Translated by Ollie Richardson & Angelina Siard
As a guest on LCI only moments after returning from Syria, the deputy Jean Lassalle voiced his point of view on Aleppo, and attacked those who accuse him of being on the payroll of Bashar al-Assad. According to him, they betray the French people.
Jean Lassalle did not appreciate the criticism. Having traveled in Syria and to Aleppo, accompanied by the deputies Thierry Mariani and Nicolas Dhuicq, the presidential candidate voiced his point of view to LCI on the local situation after meeting president Bashar al-Assad on Sunday. Being invited on the morning a few moments after his return to France, he explained his approach: “I am not a judge in The Hague, my duty is to go and see it first hand”.
“What I have seen is cataclysmic,” he continued. “It is a city that begins to exit combat, death is everywhere, and at the same time – life and hope (also).
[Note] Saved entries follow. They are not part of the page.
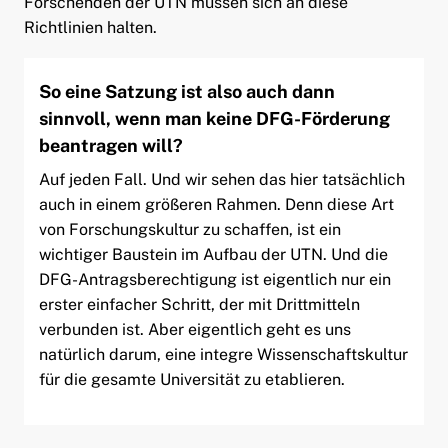
Forschenden der UTN müssen sich an diese
Richtlinien halten.
So eine Satzung ist also auch dann
sinnvoll, wenn man keine DFG-Förderung
beantragen will?
Auf jeden Fall. Und wir sehen das hier tatsächlich
auch in einem größeren Rahmen. Denn diese Art
von Forschungskultur zu schaffen, ist ein
wichtiger Baustein im Aufbau der UTN. Und die
DFG-Antragsberechtigung ist eigentlich nur ein
erster einfacher Schritt, der mit Drittmitteln
verbunden ist. Aber eigentlich geht es uns
natürlich darum, eine integre Wissenschaftskultur
für die gesamte Universität zu etablieren.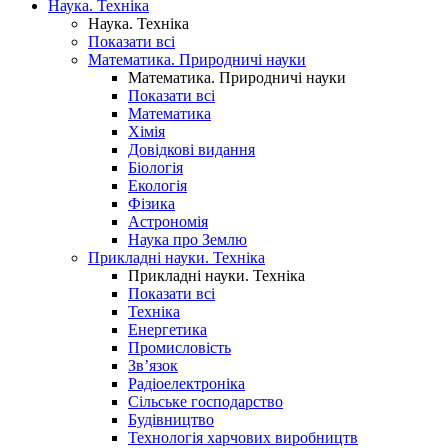
Наука. Техніка
Наука. Техніка
Показати всі
Математика. Природничі науки
Математика. Природничі науки
Показати всі
Математика
Хімія
Довідкові видання
Біологія
Екологія
Фізика
Астрономія
Наука про Землю
Прикладні науки. Техніка
Прикладні науки. Техніка
Показати всі
Техніка
Енергетика
Промисловість
Зв’язок
Радіоелектроніка
Сільське господарство
Будівництво
Технологія харчових виробництв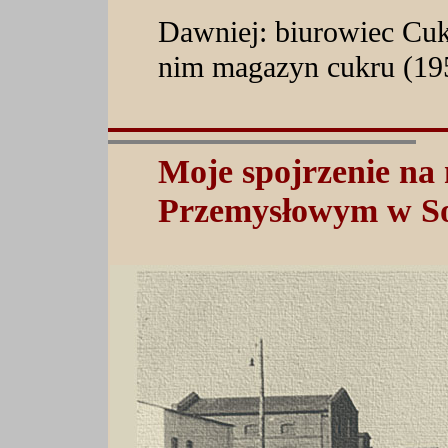
Dawniej: biurowiec Cu
nim magazyn cukru (19
Moje spojrzenie na
Przemysłowym w So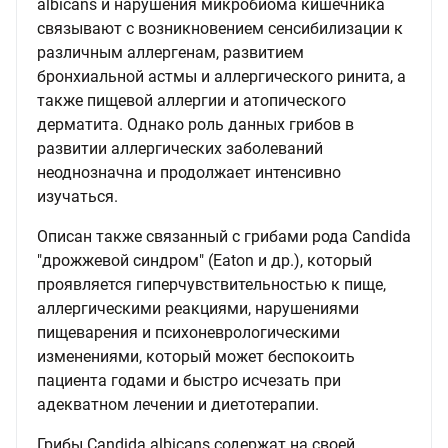
albicans и нарушения микробиома кишечника
связывают с возникновением сенсибилизации к
различным аллергенам, развитием
бронхиальной астмы и аллергического ринита, а
также пищевой аллергии и атопического
дерматита. Однако роль данных грибов в
развитии аллергических заболеваний
неоднозначна и продолжает интенсивно
изучаться.
Описан также связанный с грибами рода Candida
"дрожжевой синдром" (Eaton и др.), который
проявляется гиперчувствительностью к пище,
аллергическими реакциями, нарушениями
пищеварения и психоневрологическими
изменениями, который может беспокоить
пациента годами и быстро исчезать при
адекватном лечении и диетотерапии.
Грибы Candida albicans содержат на своей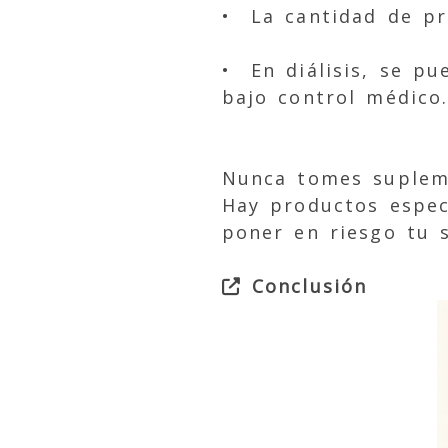
• La cantidad de pr
• En diálisis, se p
bajo control médico
Nunca tomes supleme
Hay productos espec
poner en riesgo tu s
Conclusión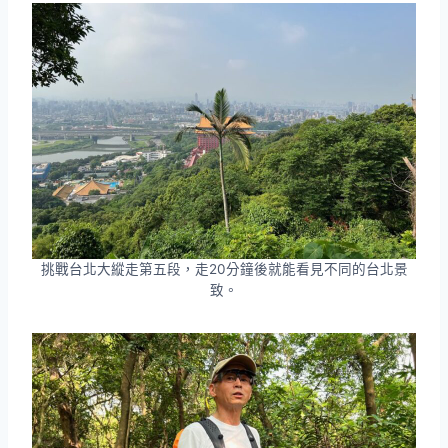
挑戰台北大縱走第五段，走20分鐘後就能看見不同的台北景
致。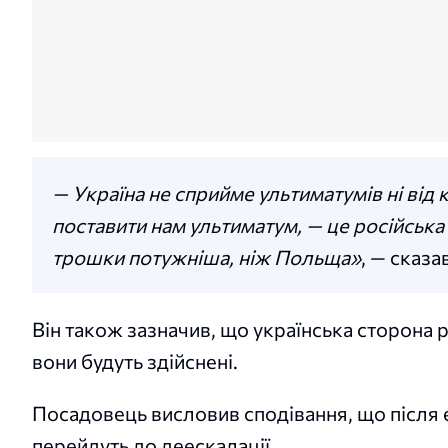
— Україна не сприйме ультиматумів ні від к
поставити нам ультиматум, — це російська
трошки потужніша, ніж Польща»
, — сказа
Він також зазначив, що українська сторона р
вони будуть здійснені.
Посадовець висловив сподівання, що після
перейдуть до деескалації.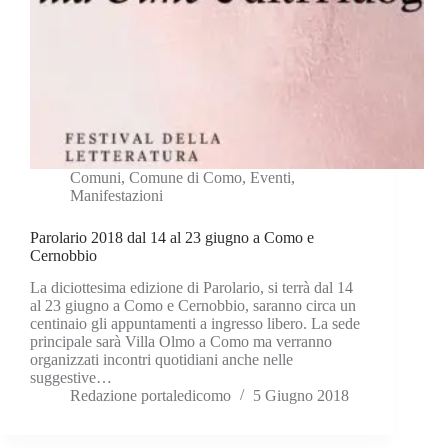
Comuni
,
Comune di Como
,
Eventi
,
Manifestazioni
Parolario 2018 dal 14 al 23 giugno a Como e
Cernobbio
La diciottesima edizione di Parolario, si terrà dal 14
al 23 giugno a Como e Cernobbio, saranno circa un
centinaio gli appuntamenti a ingresso libero. La sede
principale sarà Villa Olmo a Como ma verranno
organizzati incontri quotidiani anche nelle
suggestive…
Redazione portaledicomo
5 Giugno 2018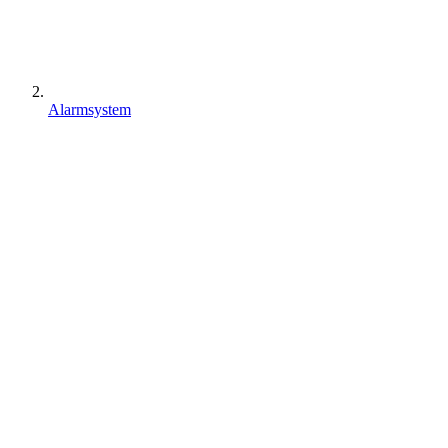
Alarmsystem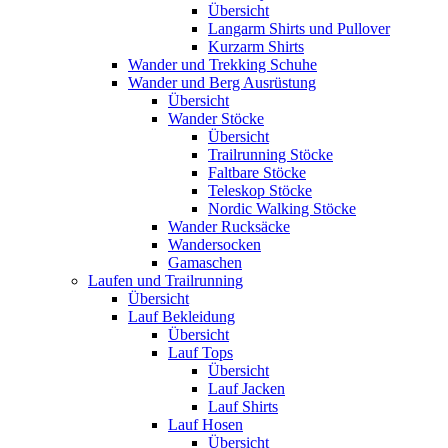
Übersicht
Langarm Shirts und Pullover
Kurzarm Shirts
Wander und Trekking Schuhe
Wander und Berg Ausrüstung
Übersicht
Wander Stöcke
Übersicht
Trailrunning Stöcke
Faltbare Stöcke
Teleskop Stöcke
Nordic Walking Stöcke
Wander Rucksäcke
Wandersocken
Gamaschen
Laufen und Trailrunning
Übersicht
Lauf Bekleidung
Übersicht
Lauf Tops
Übersicht
Lauf Jacken
Lauf Shirts
Lauf Hosen
Übersicht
Men and women come back from all sides”. When asked about the testimonies of atrocities committed on the residents who do not want to go back to Aleppo, the deputy of Pyrenees-Atlantiques replied that this is “not at all” what he saw.
“It must be explained to the French people who we sold arms to,” said Jean Lassalle.
Accused by some, such as the socialist deputy Sébastien Pietrasanta, “of supporting this regime of barbarians (one of Bashar al-Assad)”, Jean Lassalle denounced these “indignant” words. “They will continue to assassinate me and to tell stories, but during this time history is being made there,” he answered.
“We contented ourselves, except for a few, by dividing, deceiving, and betraying the French people on television platforms”, he said angrily.
The deputy also wished that the question of the role of France in the fight against terrorism will be invited into the presidential debate.
“It must be explained to the French who we sold arms to, to whom we continue to sell and why, while we know absolutely that they are behind Daesh”. Jean Lassalle cites Saudi Arabia and Qatar, that the suspicions of them financing jihadist groups are relayed by experts, but are contradicted by the French government.